115 Views
Надежда клыкаста и улыбиста, облезла и юна. В глазах её — шальная радость беззаботности, зубы чешутся в неприкаянном желании попробовать этот мир на вкус. Она познает действительность языком и зубами, она слюнявит и покусывает каждого, кто попадает в зону её внимания. Таких немало. С тех пор как старшина откопал её среди обломков обрушившегося дома и она в страхе и беспомощной ярости повисла на его рукаве визжащим дрожащим комочком зубастого недоумения, прошло уже немало времени. Прошла целая жизнь, много жизней и несметное количество смертей — четыре раскрошившихся на оскольчатые мгновения месяца непрекращающейся войны. Собака на войне — не роскошь. Не игрушка, не забава. Собака на войне — данность, собака на войне — дар. Собака на войне утешение. Собака на войне — Надюха.

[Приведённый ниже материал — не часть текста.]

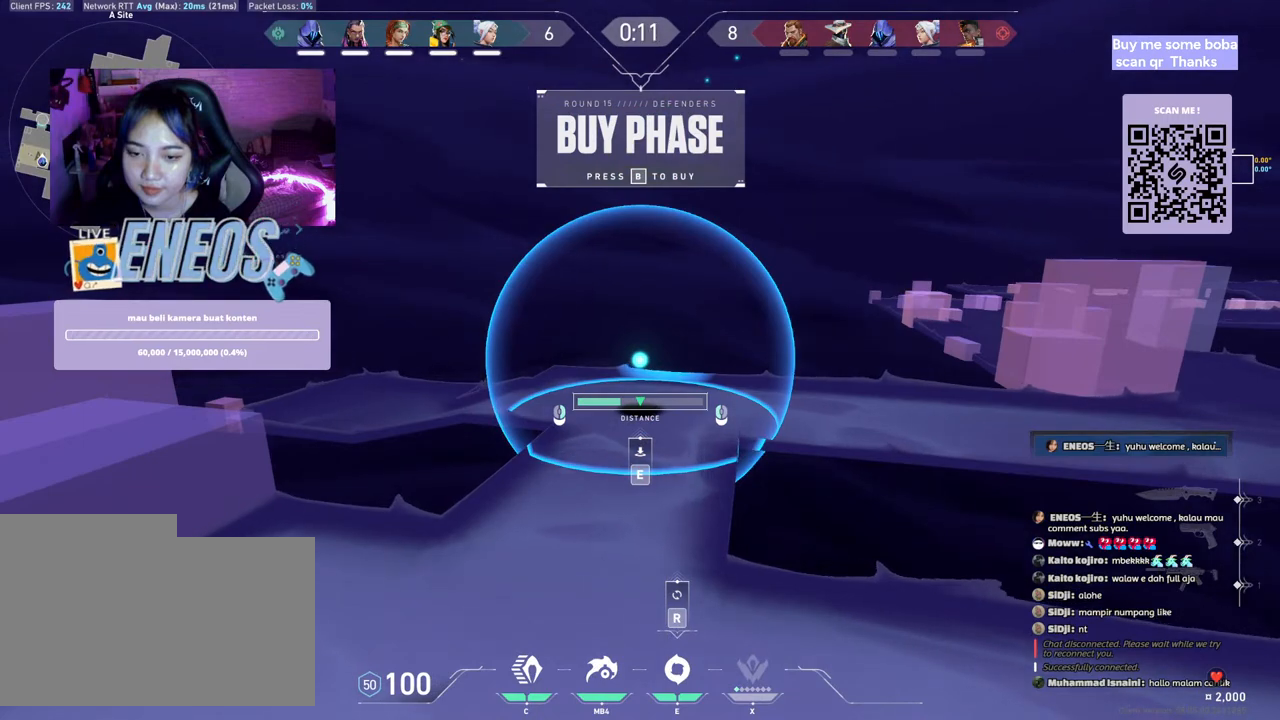
{"keys": [], "mouse": [], "events": []}
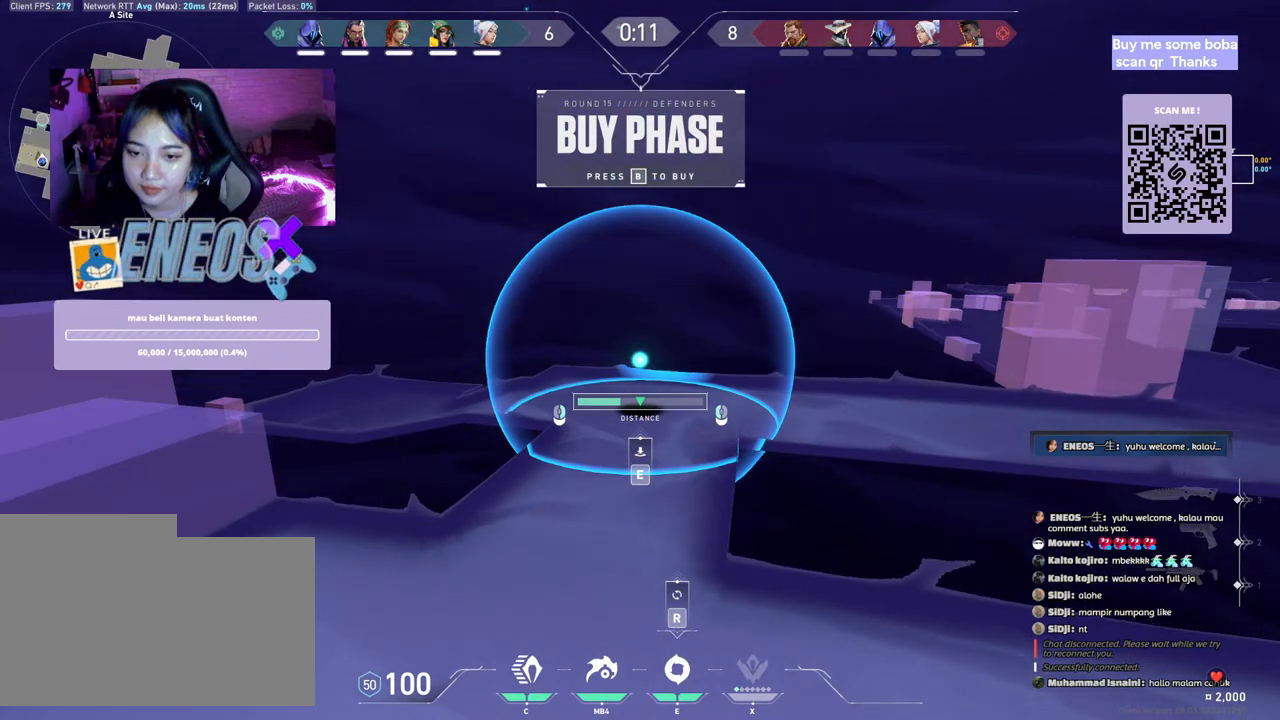
{"keys": [], "mouse": [], "events": []}
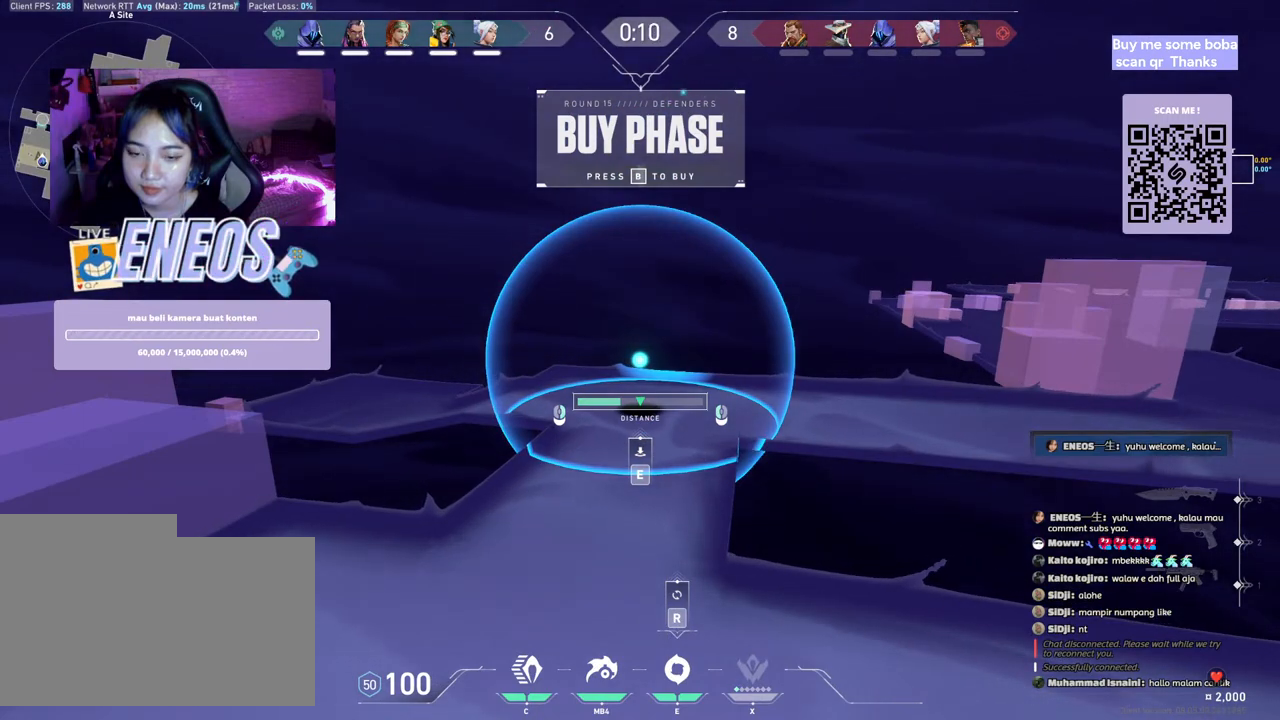
{"keys": [], "mouse": [], "events": []}
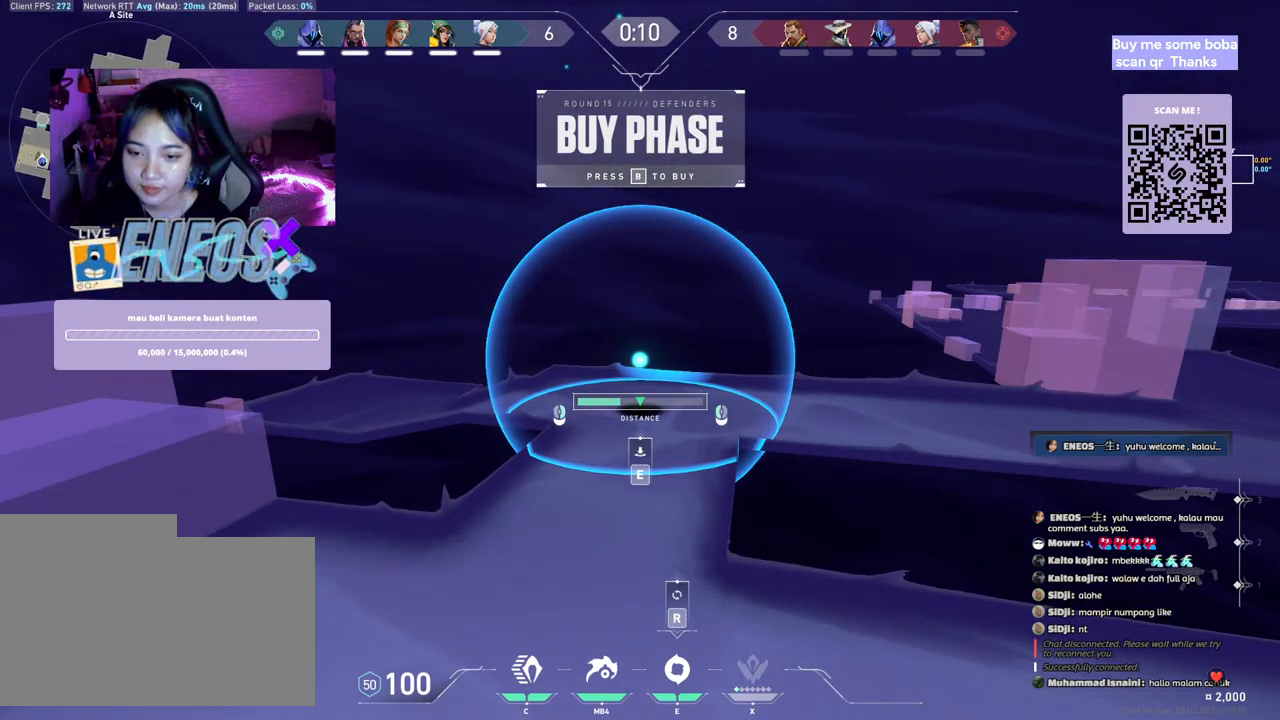
{"keys": [], "mouse": [], "events": []}
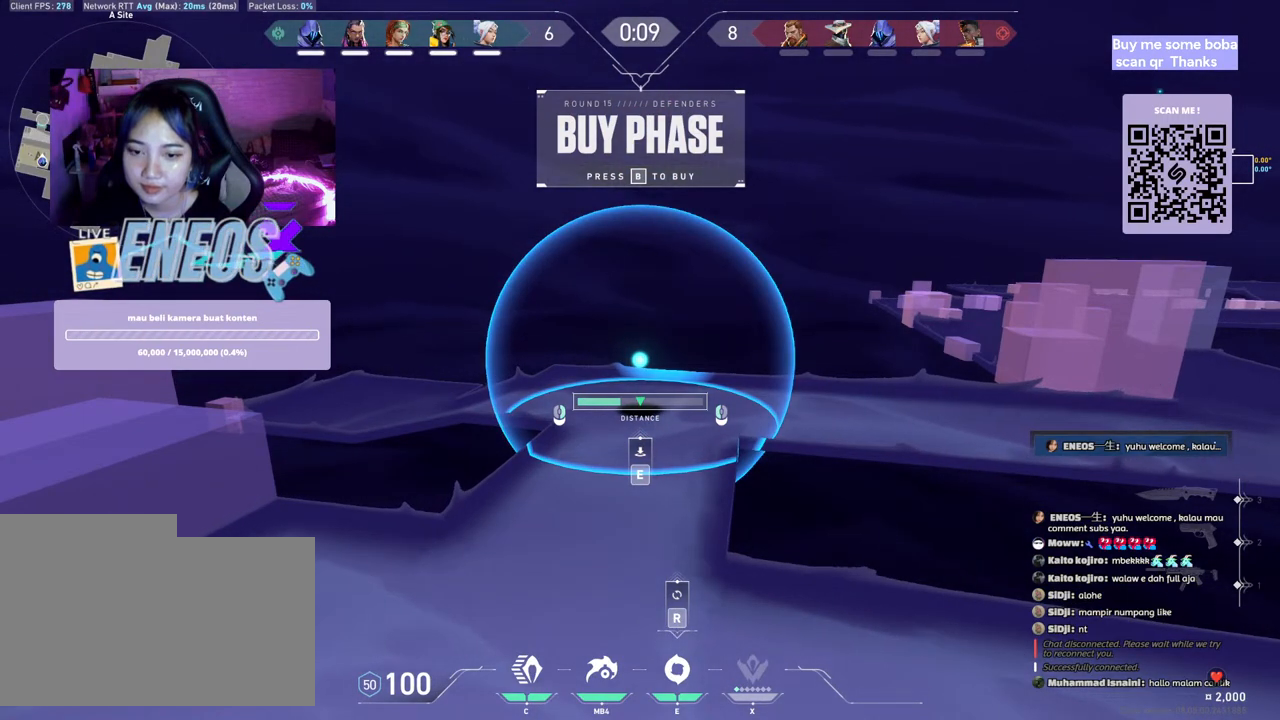
{"keys": [], "mouse": [], "events": []}
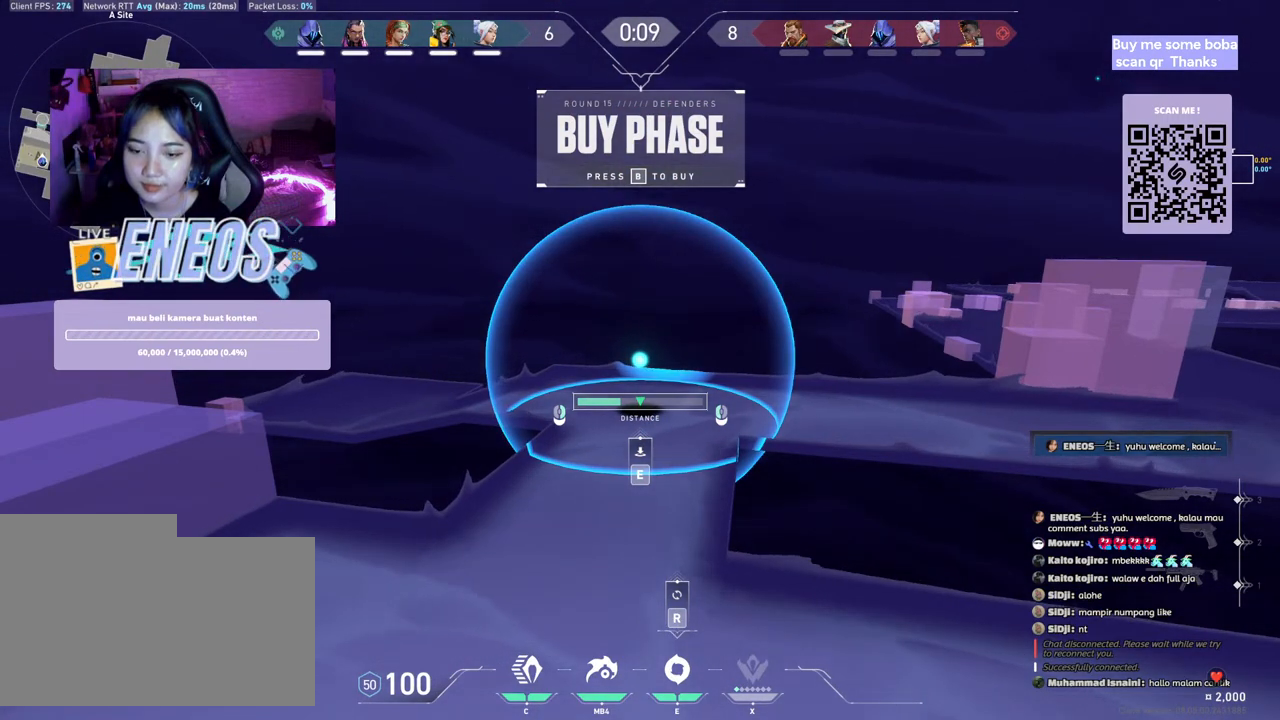
{"keys": [], "mouse": [], "events": []}
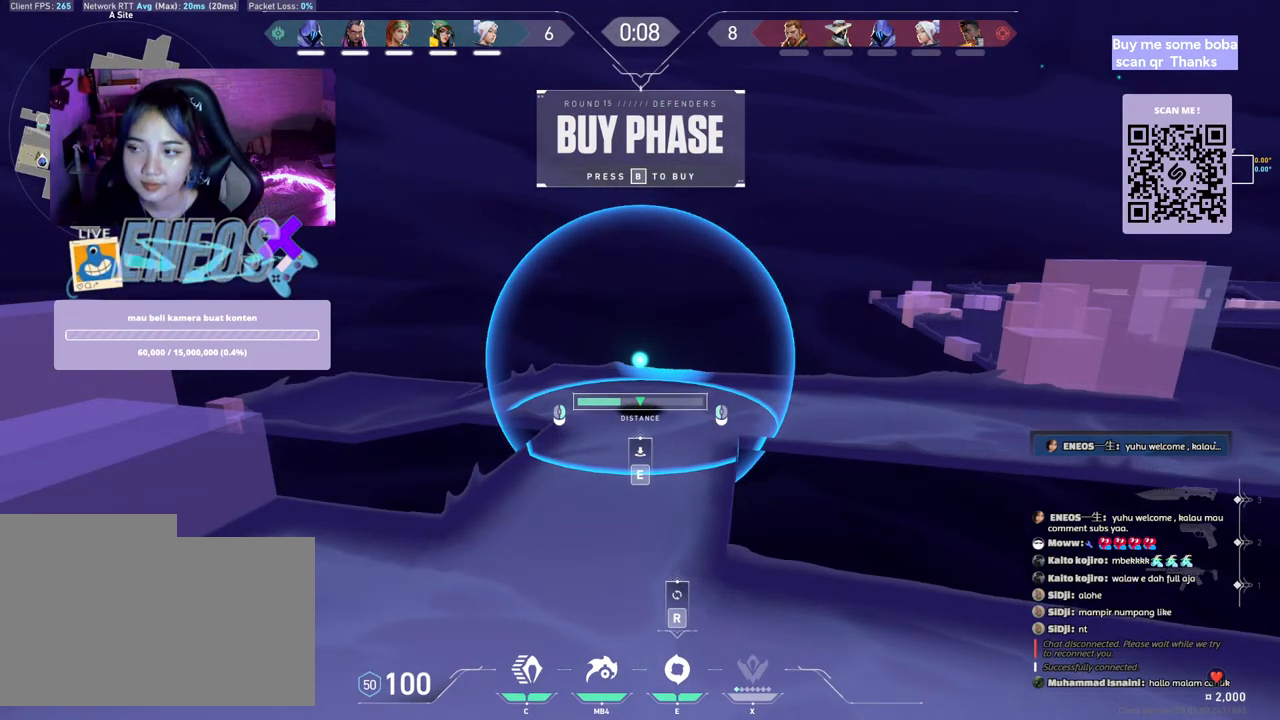
{"keys": [], "mouse": [], "events": []}
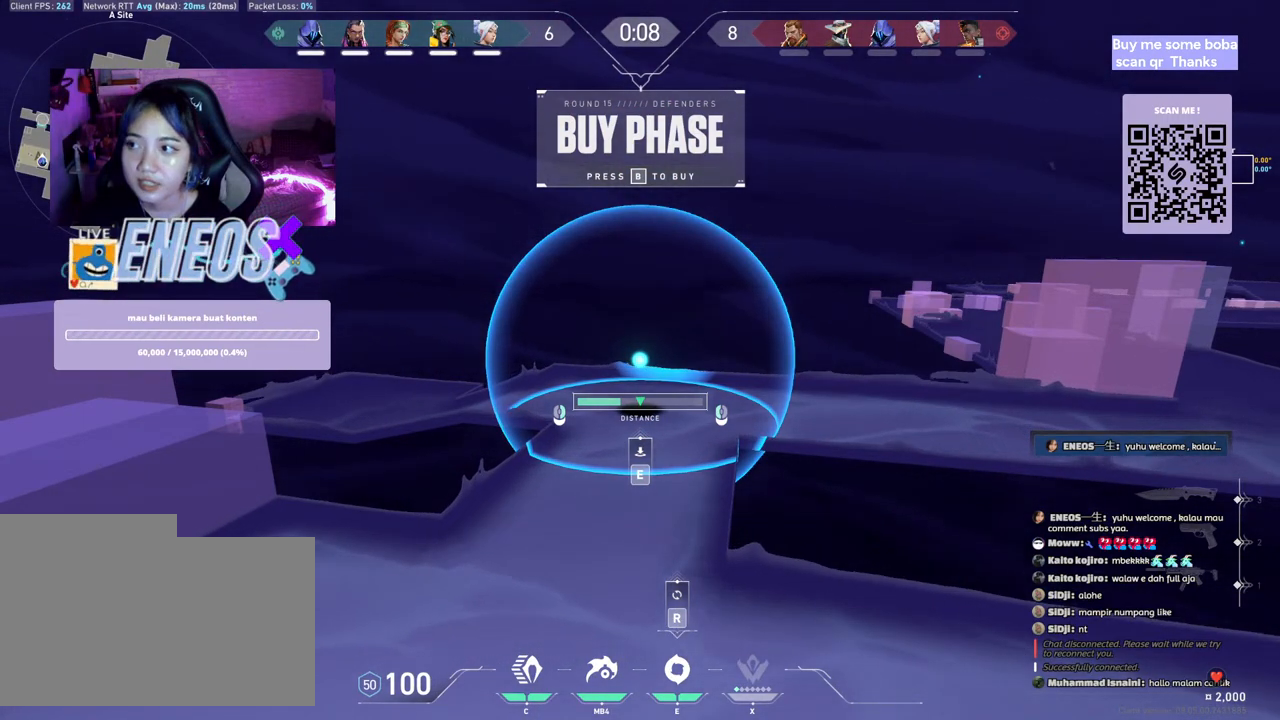
{"keys": ["ctrl"], "mouse": [], "events": [[100, "ctrl", "down"], [317, "ctrl", "up"], [450, "ctrl", "down"]]}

Старшина вытряхнул её из мешка, и она залилась отчаянным визгливым лаем на потеху солдатам. Мало кто избежал искушения ткнуть в неё затухающей сигаретой, пнуть её под тощий вертлявый зад облезлым кончиком сапога. Она старательно уворачивалась от каждого, глядя смиренно и озлобленно, пока, наконец, повар с позывным «Старик» не сгреб её к себе большой красновато-черной рукой. «Ну всё, харэ. Поразвлекались и хватит. Теперь жизнь жить будем. Вместе. Не троньте её. Наша». «Да, она ж срёт везде» — попытался возразить кто-то. «Срёт и срёт — усмехнулся Старик — от нас всех вони побольше будет. Не нам на собачье говно пенять».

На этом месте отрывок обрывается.